[Sca-cooks] Gilded gingerbread query

Johnna Holloway johnna at sitka.engin.umich.edu
Thu Jan 4 14:02:31 PST 2007

Seems to date from the 18th19th centuries
OED says under gingerbread*
    (1766) *Smollett* /Trav./ Let. xxx. II. 104 "Yet the rooms are too
    small, and too much decorated with carving and gilding, which is a
    kind of gingerbread work. "
    (1840) *R. H. Dana* /Bef. Mast/ xxii. 66 "There was no foolish
    gilding and gingerbread work to take the eye of landsmen and
    passengers. "
    (1844) *Tupper* /Heart/ xiii. 135 "His distant relative's good
    feeling..served indeed to gild the future, but did not avail to
    gingerbread the present. "

    Another quote is found under ship-shape
    (1840) *R. H. Dana* /Bef. Mast/ xxii, "There was no foolish gilding
    and gingerbread work,..but everything was `ship-shape'. "
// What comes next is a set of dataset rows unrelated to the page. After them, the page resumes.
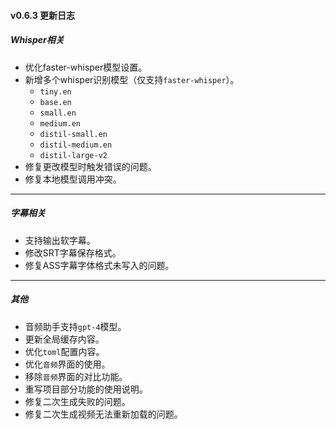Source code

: #### v0.6.3 更新日志


##### Whisper相关
- 优化faster-whisper模型设置。
- 新增多个whisper识别模型（仅支持`faster-whisper`）。
  - `tiny.en`
  - `base.en`
  - `small.en`
  - `medium.en`
  - `distil-small.en`
  - `distil-medium.en`
  - `distil-large-v2`
- 修复更改模型时触发错误的问题。
- 修复本地模型调用冲突。


---

##### 字幕相关
- 支持输出软字幕。
- 修改SRT字幕保存格式。
- 修复ASS字幕字体格式未写入的问题。


---

##### 其他
- 音频助手支持`gpt-4`模型。
- 更新全局缓存内容。
- 优化`toml`配置内容。
- 优化`音频`界面的使用。
- 移除`音频`界面的对比功能。
- 重写项目部分功能的使用说明。
- 修复二次生成失败的问题。
- 修复二次生成视频无法重新加载的问题。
You might suggest to your correspondent to check out House on the Hill
for gingerbread molds. They sell powdered dusts and paints for coloring
the finished cookies.http://www.houseonthehill.net/


David Friedman wrote:
> A corespondent put this question to me and wanted me to post it to the list:
> ---
> I wanted to ask if you could perhaps shed any light on the origin of 
> the phrase "to gild the gingerbread?" and whether, to your knowledge, 
> gold leaf is still much used as food decoration?